The possibility that activated BAT could lead to an improved cardiometabolic profile in humans is supported by a very large retrospective study: 134,529 18F-FDG PET/CT scans from 52,487 patients undergoing cancer surveillance, who were categorized as BAT+ and BAT–. Using propensity score matching, the authors showed that the BAT+ patients had comparatively beneficial blood glucose, triglyceride, and HDL values across a range of BMI’s. These patterns were associated with lower prevalence of cardiometabolic diseases, including type 2 diabetes, dyslipidemia, coronary artery disease, cerebrovascular disease, congestive heart failure, and hypertension (15). A smaller, prospective evaluation of human BAT showed similar results: over five years, cold-induced BAT activity correlated with lower levels of cardiovascular risk factors and carotid intima-media thickness, yet higher carotid elasticity (16). A mechanistic explanation came from translational studies showing that cold exposure in mice increased the enzymatic activity of soluble epoxide hydrolases expressed only in mouse BAT and led to the production of the bioactive lipid 12,13-dihydroxy-9Z-octadecenoic acid (12,13-diHOME). Injection of 12,13-diHOME in mice acutely activated BAT fuel uptake by promoting the translocation of the FA transporters FATP1 and CD36 to the cell membrane and FA uptake into brown adipocytes. In addition to improving cold tolerance, 12,13-diHOME lowered serum triglycerides. Support for this process happening in humans came from a clinical trial showing that cold exposure increased the levels of plasma 12,13-diHOME in healthy humans (17).

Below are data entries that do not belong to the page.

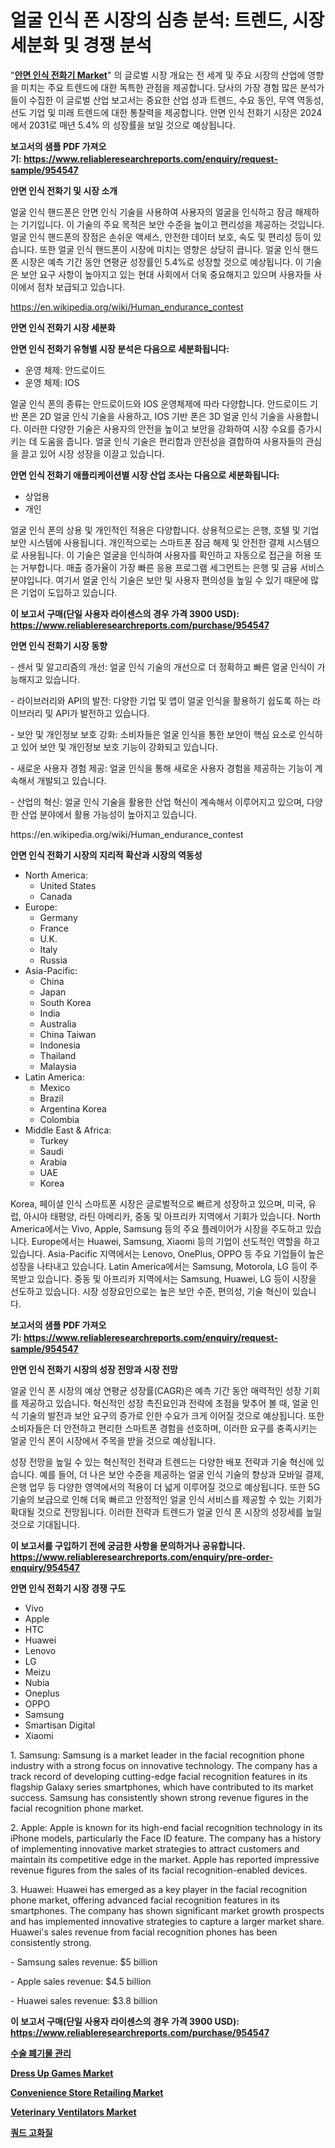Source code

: <p><h1>얼굴 인식 폰 시장의 심층 분석: 트렌드, 시장 세분화 및 경쟁 분석</h1></p><p>"<strong><a href="https://www.reliableresearchreports.com/facial-recognition-phone-r954547">안면 인식 전화기 Market</a></strong>" 의 글로벌 시장 개요는 전 세계 및 주요 시장의 산업에 영향을 미치는 주요 트렌드에 대한 독특한 관점을 제공합니다. 당사의 가장 경험 많은 분석가들이 수집한 이 글로벌 산업 보고서는 중요한 산업 성과 트렌드, 수요 동인, 무역 역동성, 선도 기업 및 미래 트렌드에 대한 통찰력을 제공합니다. 안면 인식 전화기 시장은 2024에서 2031로 매년 5.4% 의 성장률을 보일 것으로 예상됩니다.</p>
<p><strong>보고서의 샘플 PDF 가져오기:&nbsp;<a href="https://www.reliableresearchreports.com/enquiry/request-sample/954547">https://www.reliableresearchreports.com/enquiry/request-sample/954547</a></strong></p>
<p><strong>안면 인식 전화기 및 시장 소개</strong></p>
<p><p>얼굴 인식 핸드폰은 안면 인식 기술을 사용하여 사용자의 얼굴을 인식하고 잠금 해제하는 기기입니다. 이 기술의 주요 목적은 보안 수준을 높이고 편리성을 제공하는 것입니다. 얼굴 인식 핸드폰의 장점은 손쉬운 액세스, 안전한 데이터 보호, 속도 및 편리성 등이 있습니다. 또한 얼굴 인식 핸드폰이 시장에 미치는 영향은 상당히 큽니다. 얼굴 인식 핸드폰 시장은 예측 기간 동안 연평균 성장률인 5.4%로 성장할 것으로 예상됩니다. 이 기술은 보안 요구 사항이 높아지고 있는 현대 사회에서 더욱 중요해지고 있으며 사용자들 사이에서 점차 보급되고 있습니다.</p></p>
<p><a href="https://en.wikipedia.org/wiki/Human_endurance_contest">https://en.wikipedia.org/wiki/Human_endurance_contest</a></p>
<p><strong>안면 인식 전화기 시장 세분화</strong></p>
<p><strong>안면 인식 전화기 유형별 시장 분석은 다음으로 세분화됩니다:</strong></p>
<p><ul><li>운영 체제: 안드로이드</li><li>운영 체제: IOS</li></ul></p>
<p><p>얼굴 인식 폰의 종류는 안드로이드와 IOS 운영체제에 따라 다양합니다. 안드로이드 기반 폰은 2D 얼굴 인식 기술을 사용하고, IOS 기반 폰은 3D 얼굴 인식 기술을 사용합니다. 이러한 다양한 기술은 사용자의 안전을 높이고 보안을 강화하여 시장 수요를 증가시키는 데 도움을 줍니다. 얼굴 인식 기술은 편리함과 안전성을 결합하여 사용자들의 관심을 끌고 있어 시장 성장을 이끌고 있습니다.</p></p>
<p><strong>안면 인식 전화기 애플리케이션별 시장 산업 조사는 다음으로 세분화됩니다:</strong></p>
<p><ul><li>상업용</li><li>개인</li></ul></p>
<p><p>얼굴 인식 폰의 상용 및 개인적인 적용은 다양합니다. 상용적으로는 은행, 호텔 및 기업 보안 시스템에 사용됩니다. 개인적으로는 스마트폰 잠금 해제 및 안전한 결제 시스템으로 사용됩니다. 이 기술은 얼굴을 인식하여 사용자를 확인하고 자동으로 접근을 허용 또는 거부합니다. 매출 증가율이 가장 빠른 응용 프로그램 세그먼트는 은행 및 금융 서비스 분야입니다. 여기서 얼굴 인식 기술은 보안 및 사용자 편의성을 높일 수 있기 때문에 많은 기업이 도입하고 있습니다.</p></p>
<p><strong>이 보고서 구매(단일 사용자 라이센스의 경우 가격 3900 USD): <a href="https://www.reliableresearchreports.com/purchase/954547">https://www.reliableresearchreports.com/purchase/954547</a></strong></p>
<p><strong>안면 인식 전화기 시장 동향</strong></p>
<p><p>- 센서 및 알고리즘의 개선: 얼굴 인식 기술의 개선으로 더 정확하고 빠른 얼굴 인식이 가능해지고 있습니다.</p><p>- 라이브러리와 API의 발전: 다양한 기업 및 앱이 얼굴 인식을 활용하기 쉽도록 하는 라이브러리 및 API가 발전하고 있습니다.</p><p>- 보안 및 개인정보 보호 강화: 소비자들은 얼굴 인식을 통한 보안이 핵심 요소로 인식하고 있어 보안 및 개인정보 보호 기능이 강화되고 있습니다.</p><p>- 새로운 사용자 경험 제공: 얼굴 인식을 통해 새로운 사용자 경험을 제공하는 기능이 계속해서 개발되고 있습니다.</p><p>- 산업의 혁신: 얼굴 인식 기술을 활용한 산업 혁신이 계속해서 이루어지고 있으며, 다양한 산업 분야에서 활용 가능성이 높아지고 있습니다.</p></p>
<p>https://en.wikipedia.org/wiki/Human_endurance_contest</p>
<p><strong>안면 인식 전화기 시장의 지리적 확산과 시장의 역동성</strong></p>
<p><ul>
    <li>
        North America:
        <ul>
            <li>United States</li>
            <li>Canada</li>
        </ul>
    </li>
    <li>
        Europe:
        <ul>
            <li>Germany</li>
            <li>France</li>
            <li>U.K.</li>
            <li>Italy</li>
            <li>Russia</li>
        </ul>
    </li>
    <li>
        Asia-Pacific:
        <ul>
            <li>China</li>
            <li>Japan</li>
            <li>South Korea</li>
            <li>India</li>
            <li>Australia</li>
            <li>China Taiwan</li>
            <li>Indonesia</li>
            <li>Thailand</li>
            <li>Malaysia</li>
        </ul>
    </li>
    <li>
        Latin America:
        <ul>
            <li>Mexico</li>
            <li>Brazil</li>
            <li>Argentina Korea</li>
            <li>Colombia</li>
        </ul>
    </li>
    <li>
        Middle East & Africa:
        <ul>
            <li>Turkey</li>
            <li>Saudi</li>
            <li>Arabia</li>
            <li>UAE</li>
            <li>Korea</li>
        </ul>
    </li>
    </ul></p>
<p><p>Korea, 페이셜 인식 스마트폰 시장은 글로벌적으로 빠르게 성장하고 있으며, 미국, 유럽, 아시아 태평양, 라틴 아메리카, 중동 및 아프리카 지역에서 기회가 있습니다. North America에서는 Vivo, Apple, Samsung 등의 주요 플레이어가 시장을 주도하고 있습니다. Europe에서는 Huawei, Samsung, Xiaomi 등의 기업이 선도적인 역할을 하고 있습니다. Asia-Pacific 지역에서는 Lenovo, OnePlus, OPPO 등 주요 기업들이 높은 성장을 나타내고 있습니다. Latin America에서는 Samsung, Motorola, LG 등이 주목받고 있습니다. 중동 및 아프리카 지역에서는 Samsung, Huawei, LG 등이 시장을 선도하고 있습니다. 시장 성장요인으로는 높은 보안 수준, 편의성, 기술 혁신이 있습니다.</p></p>
<p><strong>보고서의 샘플 PDF 가져오기:&nbsp;<a href="https://www.reliableresearchreports.com/enquiry/request-sample/954547">https://www.reliableresearchreports.com/enquiry/request-sample/954547</a></strong></p>
<p><strong>안면 인식 전화기 시장의 성장 전망과 시장 전망</strong></p>
<p><p>얼굴 인식 폰 시장의 예상 연평균 성장률(CAGR)은 예측 기간 동안 매력적인 성장 기회를 제공하고 있습니다. 혁신적인 성장 촉진요인과 전략에 초점을 맞추어 볼 때, 얼굴 인식 기술의 발전과 보안 요구의 증가로 인한 수요가 크게 이어질 것으로 예상됩니다. 또한 소비자들은 더 안전하고 편리한 스마트폰 경험을 선호하며, 이러한 요구를 충족시키는 얼굴 인식 폰이 시장에서 주목을 받을 것으로 예상됩니다.</p><p>성장 전망을 높일 수 있는 혁신적인 전략과 트렌드는 다양한 배포 전략과 기술 혁신에 있습니다. 예를 들어, 더 나은 보안 수준을 제공하는 얼굴 인식 기술의 향상과 모바일 결제, 은행 업무 등 다양한 영역에서의 적용이 더 넓게 이루어질 것으로 예상됩니다. 또한 5G 기술의 보급으로 인해 더욱 빠르고 안정적인 얼굴 인식 서비스를 제공할 수 있는 기회가 확대될 것으로 전망됩니다. 이러한 전략과 트렌드가 얼굴 인식 폰 시장의 성장세를 높일 것으로 기대됩니다.</p></p>
<p><strong>이 보고서를 구입하기 전에 궁금한 사항을 문의하거나 공유합니다. <a href="https://www.reliableresearchreports.com/enquiry/pre-order-enquiry/954547">https://www.reliableresearchreports.com/enquiry/pre-order-enquiry/954547</a></strong></p>
<p><strong>안면 인식 전화기 시장 경쟁 구도</strong></p>
<p><ul><li>Vivo</li><li>Apple</li><li>HTC</li><li>Huawei</li><li>Lenovo</li><li>LG</li><li>Meizu</li><li>Nubia</li><li>Oneplus</li><li>OPPO</li><li>Samsung</li><li>Smartisan Digital</li><li>Xiaomi</li></ul></p>
<p><p>1. Samsung: Samsung is a market leader in the facial recognition phone industry with a strong focus on innovative technology. The company has a track record of developing cutting-edge facial recognition features in its flagship Galaxy series smartphones, which have contributed to its market success. Samsung has consistently shown strong revenue figures in the facial recognition phone market.</p><p>2. Apple: Apple is known for its high-end facial recognition technology in its iPhone models, particularly the Face ID feature. The company has a history of implementing innovative market strategies to attract customers and maintain its competitive edge in the market. Apple has reported impressive revenue figures from the sales of its facial recognition-enabled devices.</p><p>3. Huawei: Huawei has emerged as a key player in the facial recognition phone market, offering advanced facial recognition features in its smartphones. The company has shown significant market growth prospects and has implemented innovative strategies to capture a larger market share. Huawei's sales revenue from facial recognition phones has been consistently strong.</p><p>- Samsung sales revenue: $5 billion</p><p>- Apple sales revenue: $4.5 billion</p><p>- Huawei sales revenue: $3.8 billion</p></p>
<p><strong>이 보고서 구매(단일 사용자 라이센스의 경우 가격 3900 USD): <a href="https://www.reliableresearchreports.com/purchase/954547">https://www.reliableresearchreports.com/purchase/954547</a></strong></p>
<p><strong><p><a href="https://github.com/DavidRobb19/Market-Research-Report-List-2/blob/main/915278674971.md">수술 폐기물 관리</a></p><p><a href="https://issuu.com/reportprime-2/docs/dress-up-games-market-size-2030.pptx">Dress Up Games Market</a></p><p><a href="https://issuu.com/reportprime-2/docs/convenience-store-retailing-market-size-2030.pptx">Convenience Store Retailing Market</a></p><p><a href="https://github.com/sarohimweaach77/Market-Research-Report-List-1/blob/main/veterinary-ventilators-market.md">Veterinary Ventilators Market</a></p><p><a href="https://github.com/mithunmistry2258/Market-Research-Report-List-2/blob/main/326032674972.md">쿼드 고화질</a></p></strong></p>
<p></p>
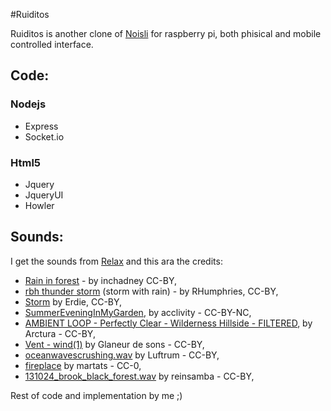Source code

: #Ruiditos

Ruiditos is another clone of [Noisli](http://noisli.com) for raspberry pi, both phisical and mobile controlled interface.

## Code:

### Nodejs

* Express
* Socket.io

### Html5

* Jquery
* JqueryUI
* Howler

## Sounds:

I get the sounds from [Relax](https://raw.githubusercontent.com/brunobord/relax/) and this ara the credits:

* [Rain in forest](http://www.freesound.org/people/inchadney/sounds/22132/) - by inchadney CC-BY,
* [rbh thunder storm](http://www.freesound.org/people/RHumphries/sounds/2523/) (storm with rain) - by RHumphries, CC-BY,
* [Storm](http://www.freesound.org/people/Erdie/sounds/23221/) by Erdie, CC-BY,
* [SummerEveningInMyGarden](http://www.freesound.org/people/acclivity/sounds/30832/), by acclivity - CC-BY-NC,
* [AMBIENT LOOP - Perfectly Clear - Wilderness Hillside - FILTERED](http://www.freesound.org/people/Arctura/sounds/39829/), by Arctura - CC-BY,
* [Vent - wind(1)](http://www.freesound.org/people/Glaneur%20de%20sons/sounds/104952/) by Glaneur de sons - CC-BY,
* [oceanwavescrushing.wav](http://www.freesound.org/people/Luftrum/sounds/48412/) by Luftrum - CC-BY,
* [fireplace](http://www.freesound.org/people/martats/sounds/138018/) by martats - CC-0,
* [131024_brook_black_forest.wav](http://www.freesound.org/people/reinsamba/sounds/204195/) by reinsamba - CC-BY,

Rest of code and implementation by me ;)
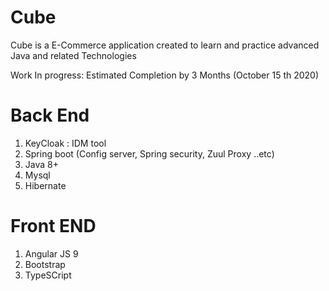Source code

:# Cube
Cube is a E-Commerce application created to learn and practice  advanced Java and related Technologies

Work In progress:   Estimated Completion by 3 Months (October 15 th 2020)

# Back End

1) KeyCloak : IDM tool
2) Spring boot (Config server, Spring security, Zuul Proxy ..etc)
3) Java 8+
4) Mysql 
5) Hibernate


# Front END
1) Angular JS 9
2) Bootstrap
3) TypeSCript
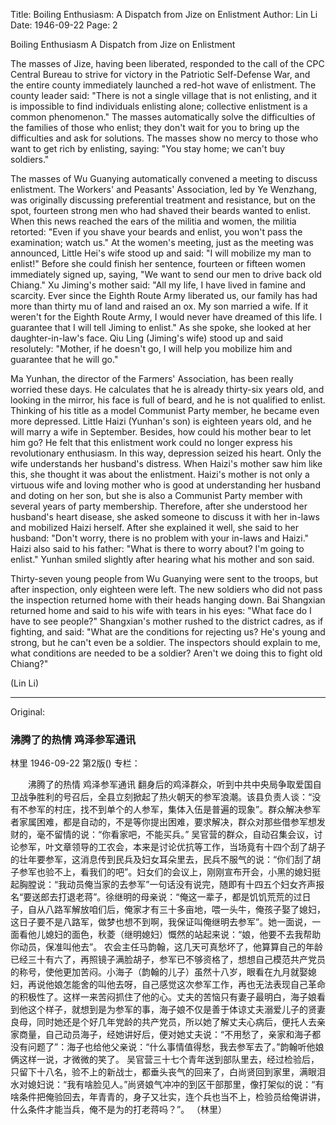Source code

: Title: Boiling Enthusiasm: A Dispatch from Jize on Enlistment
Author: Lin Li
Date: 1946-09-22
Page: 2

Boiling Enthusiasm
A Dispatch from Jize on Enlistment

The masses of Jize, having been liberated, responded to the call of the CPC Central Bureau to strive for victory in the Patriotic Self-Defense War, and the entire county immediately launched a red-hot wave of enlistment. The county leader said: "There is not a single village that is not enlisting, and it is impossible to find individuals enlisting alone; collective enlistment is a common phenomenon." The masses automatically solve the difficulties of the families of those who enlist; they don't wait for you to bring up the difficulties and ask for solutions. The masses show no mercy to those who want to get rich by enlisting, saying: "You stay home; we can't buy soldiers."

The masses of Wu Guanying automatically convened a meeting to discuss enlistment. The Workers' and Peasants' Association, led by Ye Wenzhang, was originally discussing preferential treatment and resistance, but on the spot, fourteen strong men who had shaved their beards wanted to enlist. When this news reached the ears of the militia and women, the militia retorted: "Even if you shave your beards and enlist, you won't pass the examination; watch us." At the women's meeting, just as the meeting was announced, Little Hei's wife stood up and said: "I will mobilize my man to enlist!" Before she could finish her sentence, fourteen or fifteen women immediately signed up, saying, "We want to send our men to drive back old Chiang." Xu Jiming's mother said: "All my life, I have lived in famine and scarcity. Ever since the Eighth Route Army liberated us, our family has had more than thirty mu of land and raised an ox. My son married a wife. If it weren't for the Eighth Route Army, I would never have dreamed of this life. I guarantee that I will tell Jiming to enlist." As she spoke, she looked at her daughter-in-law's face. Qiu Ling (Jiming's wife) stood up and said resolutely: "Mother, if he doesn't go, I will help you mobilize him and guarantee that he will go."

Ma Yunhan, the director of the Farmers' Association, has been really worried these days. He calculates that he is already thirty-six years old, and looking in the mirror, his face is full of beard, and he is not qualified to enlist. Thinking of his title as a model Communist Party member, he became even more depressed. Little Haizi (Yunhan's son) is eighteen years old, and he will marry a wife in September. Besides, how could his mother bear to let him go? He felt that this enlistment work could no longer express his revolutionary enthusiasm. In this way, depression seized his heart. Only the wife understands her husband's distress. When Haizi's mother saw him like this, she thought it was about the enlistment. Haizi's mother is not only a virtuous wife and loving mother who is good at understanding her husband and doting on her son, but she is also a Communist Party member with several years of party membership. Therefore, after she understood her husband's heart disease, she asked someone to discuss it with her in-laws and mobilized Haizi herself. After she explained it well, she said to her husband: "Don't worry, there is no problem with your in-laws and Haizi." Haizi also said to his father: "What is there to worry about? I'm going to enlist." Yunhan smiled slightly after hearing what his mother and son said.

Thirty-seven young people from Wu Guanying were sent to the troops, but after inspection, only eighteen were left. The new soldiers who did not pass the inspection returned home with their heads hanging down. Bai Shangxian returned home and said to his wife with tears in his eyes: "What face do I have to see people?" Shangxian's mother rushed to the district cadres, as if fighting, and said: "What are the conditions for rejecting us? He's young and strong, but he can't even be a soldier. The inspectors should explain to me, what conditions are needed to be a soldier? Aren't we doing this to fight old Chiang?"

(Lin Li)



<hr /> 

Original: 


### 沸腾了的热情  鸡泽参军通讯
林里
1946-09-22
第2版()
专栏：

　　沸腾了的热情
    鸡泽参军通讯
    翻身后的鸡泽群众，听到中共中央局争取爱国自卫战争胜利的号召后，全县立刻掀起了热火朝天的参军浪潮。该县负责人谈：“没有不参军的村庄，找不到单个的人参军，集体入伍是普遍的现象”。群众解决参军者家属困难，都是自动的，不是等你提出困难，要求解决，群众对那些借参军想发财的，毫不留情的说：“你看家吧，不能买兵。”
    吴官营的群众，自动召集会议，讨论参军，叶文章领导的工农会，本来是讨论优抗等工作，当场竟有十四个刮了胡子的壮年要参军，这消息传到民兵及妇女耳朵里去，民兵不服气的说：“你们刮了胡子参军也验不上，看我们的吧”。妇女们的会议上，刚刚宣布开会，小黑的媳妇挺起胸膛说：“我动员俺当家的去参军”一句话没有说完，随即有十四五个妇女齐声报名“要送郎去打退老蒋”。徐继明的母亲说：“俺这一辈子，都是饥饥荒荒的过日子，自从八路军解放咱们后，俺家才有三十多亩地，喂一头牛，俺孩子娶了媳妇，这日子要不是八路军，做梦也想不到啊，我保证叫俺继明去参军”。她一面说，一面看他儿媳妇的面色，秋菱（继明媳妇）慨然的站起来说：“娘，他要不去我帮助你动员，保准叫他去”。
    农会主任马韵翰，这几天可真愁坏了，他算算自己的年龄已经三十有六了，再照镜子满脸胡子，参军已不够资格了，想想自己模范共产党员的称号，使他更加苦闷。小海子（韵翰的儿子）虽然十八岁，眼看在九月就娶媳妇，再说他娘怎能舍的叫他去呀，自己感觉这次参军工作，再也无法表现自己革命的积极性了。这样一来苦闷抓住了他的心。丈夫的苦恼只有妻子最明白，海子娘看到他这个样子，就想到是为参军的事，海子娘不仅是善于体谅丈夫溺爱儿子的贤妻良母，同时她还是个好几年党龄的共产党员，所以她了解丈夫心病后，便托人去亲家商量，自己动员海子，经她讲好后，便对她丈夫说：“不用愁了，亲家和海子都没有问题了”：海子也给他父亲说：“什么事情值得愁，我去参军去了。”韵翰听他娘俩这样一说，才微微的笑了。
    吴官营三十七个青年送到部队里去，经过检验后，只留下十八名，验不上的新战士，都垂头丧气的回来了，白尚贤回到家里，满眼泪水对媳妇说：“我有啥脸见人。”尚贤娘气冲冲的到区干部那里，像打架似的说：“有啥条件把俺验回去，年青青的，身子又壮实，连个兵也当不上，检验员给俺讲讲，什么条件才能当兵，俺不是为的打老蒋吗？”。
                  （林里）
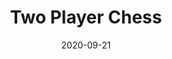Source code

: ---
title: Two Player Chess
tags: [Python, Object-Oriented Programming, Unit Testing]
date: 2020-09-21
image: /assets/projects/chess/chess-board.jpeg
description: This is a 2 player chess program playable through command line interface. There are also unit tests to validate the functionality of the program.
external_url: https://github.com/RichardMathewsII/Two-Player-Chess
---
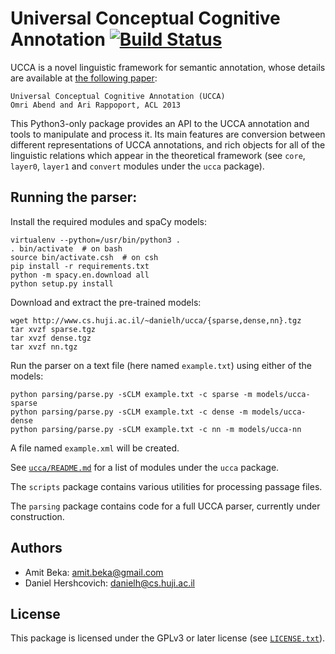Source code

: Universal Conceptual Cognitive Annotation [![Build Status](https://travis-ci.org/danielhers/ucca.svg?branch=master)](https://travis-ci.org/danielhers/ucca)
============================
UCCA is a novel linguistic framework for semantic annotation, whose details
are available at [the following paper][1]:

    Universal Conceptual Cognitive Annotation (UCCA)
    Omri Abend and Ari Rappoport, ACL 2013

This Python3-only package provides an API to the UCCA annotation and tools to
manipulate and process it. Its main features are conversion between different
representations of UCCA annotations, and rich objects for all of the linguistic
relations which appear in the theoretical framework (see `core`, `layer0`, `layer1`
and `convert` modules under the `ucca` package).

Running the parser:
-------------------

Install the required modules and spaCy models:

    virtualenv --python=/usr/bin/python3 .
    . bin/activate  # on bash
    source bin/activate.csh  # on csh
    pip install -r requirements.txt
    python -m spacy.en.download all
    python setup.py install

Download and extract the pre-trained models:

    wget http://www.cs.huji.ac.il/~danielh/ucca/{sparse,dense,nn}.tgz
    tar xvzf sparse.tgz
    tar xvzf dense.tgz
    tar xvzf nn.tgz

Run the parser on a text file (here named `example.txt`) using either of the models:

    python parsing/parse.py -sCLM example.txt -c sparse -m models/ucca-sparse
    python parsing/parse.py -sCLM example.txt -c dense -m models/ucca-dense
    python parsing/parse.py -sCLM example.txt -c nn -m models/ucca-nn

A file named `example.xml` will be created.


See [`ucca/README.md`](ucca/README.md) for a list of modules under the `ucca` package.

The `scripts` package contains various utilities for processing passage files.

The `parsing` package contains code for a full UCCA parser, currently under construction.

Authors
------
* Amit Beka: amit.beka@gmail.com
* Daniel Hershcovich: danielh@cs.huji.ac.il


License
-------
This package is licensed under the GPLv3 or later license (see [`LICENSE.txt`](master/LICENSE.txt)).

[1]: http://homepages.inf.ed.ac.uk/oabend/papers/ucca_acl.pdf

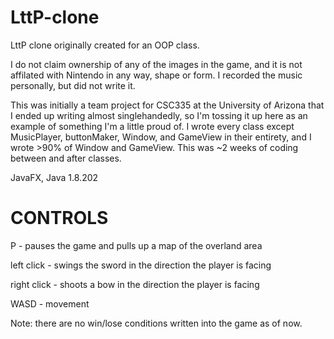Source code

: # LttP-clone
LttP clone originally created for an OOP class.

I do not claim ownership of any of the images in the game, and it is not affilated with Nintendo in any way, shape or form.
I recorded the music personally, but did not write it.

This was initially a team project for CSC335 at the University of Arizona that I ended up writing almost singlehandedly, so I'm
tossing it up here as an example of something I'm a little proud of. I wrote every class except MusicPlayer, buttonMaker, Window,
and GameView in their entirety, and I wrote >90% of Window and GameView. This was ~2 weeks of coding between and after classes.

JavaFX, Java 1.8.202

CONTROLS
=======================
P - pauses the game and pulls up a map of the overland area

left click - swings the sword in the direction the player is facing

right click - shoots a bow in the direction the player is facing

WASD - movement

Note: there are no win/lose conditions written into the game as of now.
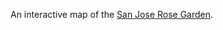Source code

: An interactive map of the [San Jose Rose Garden](https://www.sanjoseca.gov/Home/Components/FacilityDirectory/FacilityDirectory/2295/2028).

Bolstering the role of BAT-derived bioactive lipids in cardiometabolic health goes beyond cold exposure. It was shown that a bout of moderate-intensity exercise increased BAT-derived circulating 12,13-diHOME levels in mice of different sexes, ages, and levels of activity. Treatment with 12,13-diHOME increased skeletal muscle FA uptake and oxidation (18). Could chronic BAT activation in humans lead to improved cardiometabolic risk and ultimately clinical endpoints? In addition to the retrospective data supporting this possibility, O’Mara et al. showed that four weeks of mirabegron administration increased serum HDL and total plasma bile acids (6). Therefore, as with improvements in glucose metabolism, chronic activation of human BAT may lead to beneficial cardiometabolic health through the release of bioactive lipids and other adipokines.